▶ **Stated task**
Extend the notebook on Harris County property appraisal data below, starting right after its final sentence.

▶ **Article**
** Begin **
# Find the comparables: real_acc.txt

The file `real_acc.txt` contains important property information like number total appraised value (the target on this exercise), neighborhood, school district, economic group, land value, and more. Let's load this file and grab a subset with the important columns to continue our study.

In [None]:
%load_ext autoreload
%autoreload 2

In [None]:
from pathlib import Path
import pickle

import pandas as pd

from src.definitions import ROOT_DIR
from src.data.utils import Table, save_pickle

In [None]:
real_acct_fn = ROOT_DIR / 'data/external/2016/Real_acct_owner/real_acct.txt'
assert real_acct_fn.exists()

In [None]:
real_acct = Table(real_acct_fn, '2016')

In [None]:
real_acct_df = real_acct.get_df()

# Load accounts of interest
Let's remove the account numbers that don't meet free-standing single-family home criteria that we found while processing the `building_res.txt` file.
** End **
▶ **Stored data**
** Begin **
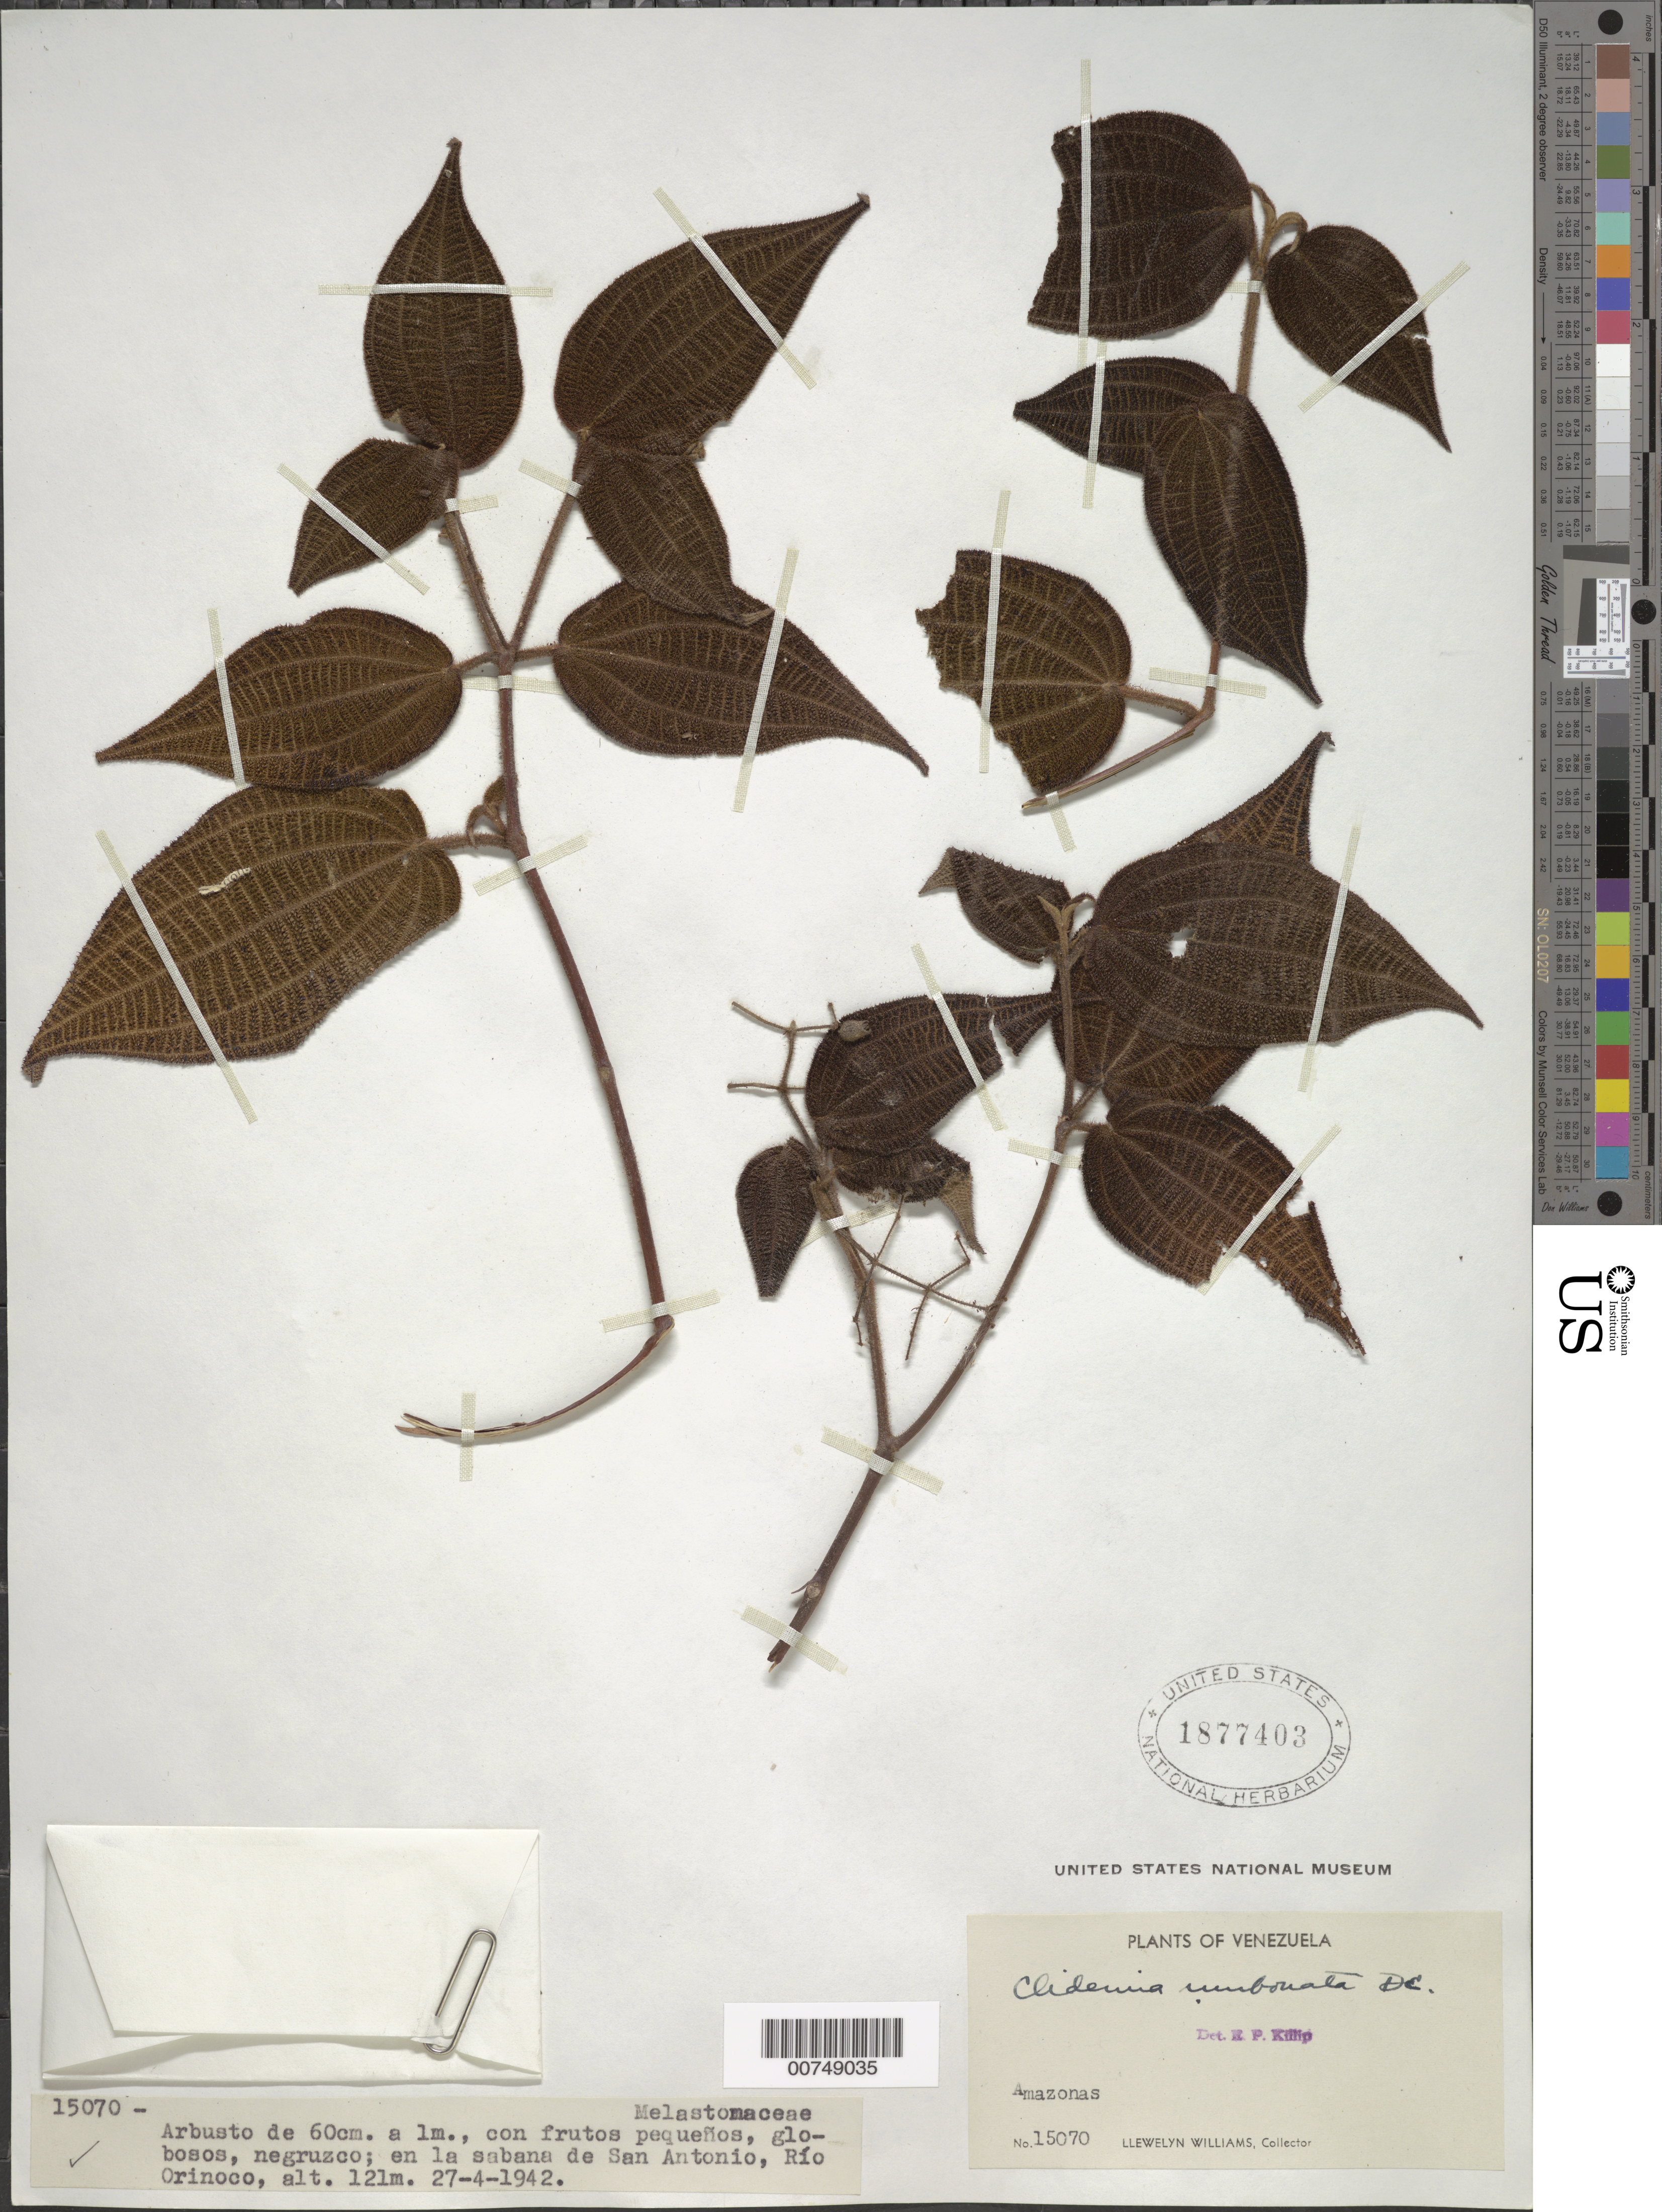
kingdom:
** End **
▶ **Task output**
In [None]:
one_bld_in_acct_fn = ROOT_DIR / 'data/raw/2016/one_bld_in_acct.pickle'

In [None]:
with open(one_bld_in_acct_fn, 'rb') as f:
    one_bld_in_acct = pickle.load(f)

In [None]:
cond0 = real_acct_df['acct'].isin(one_bld_in_acct)
real_acct_df = real_acct_df.loc[cond0, :]

In [None]:
real_acct_df.head()

In [None]:
real_acct_df.columns

# Select columns
The columns above show a lot of value information along property groups that might come in handy when predicting the appraised value. Now let's get a slice of some of the important columns.

In [None]:
cols = [
    'acct',
    'site_addr_3', # Zip
    'school_dist',
    'Neighborhood_Code',
    'Market_Area_1_Dscr',
    'Market_Area_2_Dscr',
    'center_code',
    'bld_ar',
    'land_ar',
    'acreage',
    'land_val',
    'tot_appr_val', # Target
    'prior_land_val',
    'prior_tot_appr_val',
    'new_own_dt',  # New owner date
]

In [None]:
real_acct_df = real_acct_df.loc[:, cols]

In [None]:
real_acct_df.head()

Double check if the there is only one account number per row

In [None]:
assert real_acct_df['acct'].is_unique

# Export real_acct

In [None]:
save_fn = ROOT_DIR / 'data/raw/2016/real_acct_comps.pickle'
save_pickle(real_acct_df, save_fn)